What to us in a few short years, will be those vanities in which we now delight? When that solemn moment arrives wherein we must yield up all that we fondly cherish here – when “this mortal must put on immortality, and this corruptible must put on incorruption” – what will anything avail us, that fails to alleviate the anguish of a soul just entering unprepared into an awful eternity? What but religion, what but true experimental Christianity, what but the soul-sustaining peace and animating joy of the regenerated believer, can rob death of its sting, or the grave of its victory?

And what hinders us from becoming partakers of this joy – this “peace which passeth all understanding,” and with which the stranger may not intermeddle? What retards the flow of this holy peace, and shuts out the smiles of the Prince thereof? Is it not the world, “the lust of the flesh, the lust of the eye, and the pride of life?” Is it not that the things of time and sense have stolen our affections, and the ardor of our souls is lost in the pursuit of worldly vanities? Remember, it is in proportion to our obedience and dedication, our obedience to the dictates of the Holy Spirit in the heart, that we can become partakers of the Christian’s joy – only as our will is brought into conformity to the will of our Father in heaven, that we can realize the truth of the declaration, “Thou wilt keep in him perfect peace, whose mind is stayed on Thee, because he trusteth in Thee.”

Surely we have every inducement to close in with the offers of redeeming love and mercy, and, “forgetting the things which are behind, press forward towards the mark for the prize of the high calling of God, in Christ Jesus our Lord.” We have an unerring witness in our own hearts; we have the testimonies of thousands who have gone before us, to the all-sufficiency of that power of Divine Grace, which, would we but yield thereto, would guide us into all truth.

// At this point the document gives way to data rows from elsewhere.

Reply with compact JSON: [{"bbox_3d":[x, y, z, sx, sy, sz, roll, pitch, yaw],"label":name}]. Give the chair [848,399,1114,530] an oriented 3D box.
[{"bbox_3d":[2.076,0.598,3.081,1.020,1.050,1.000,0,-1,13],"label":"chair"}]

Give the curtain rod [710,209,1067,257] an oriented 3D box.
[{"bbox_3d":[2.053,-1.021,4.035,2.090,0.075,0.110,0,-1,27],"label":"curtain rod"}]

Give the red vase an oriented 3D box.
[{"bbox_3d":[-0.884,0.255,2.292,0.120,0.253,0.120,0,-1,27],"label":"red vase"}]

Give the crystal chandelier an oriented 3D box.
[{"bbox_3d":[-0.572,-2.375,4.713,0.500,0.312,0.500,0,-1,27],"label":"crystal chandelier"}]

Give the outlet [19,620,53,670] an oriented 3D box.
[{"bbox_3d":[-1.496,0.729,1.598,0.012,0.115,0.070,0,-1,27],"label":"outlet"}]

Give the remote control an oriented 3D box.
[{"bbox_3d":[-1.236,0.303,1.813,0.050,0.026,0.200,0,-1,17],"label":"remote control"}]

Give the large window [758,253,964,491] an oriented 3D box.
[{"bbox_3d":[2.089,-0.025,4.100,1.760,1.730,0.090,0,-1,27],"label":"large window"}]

And, more than all, we have a Saviour, whose mercy is unfathomable, and, “who willeth not the death of any, but that all should return, repent, and live.” The way is plain, and though narrow, and appearing hard to be trodden, by the unregenerate, it is easy to the true disciple, and is the only one to the Kingdom of Heaven – none can enter by any other. Rise up, then, and shake thyself from the dust of the earth – cast behind thee all hindering things – seek to know a reconciliation with Him who judgeth righteously, and by a close attention to the unflattering monitor, the witness for truth in thy heart, and an increase in faithfulness and dedication, realize for thyself the unspeakable joy of the Christian’s hope.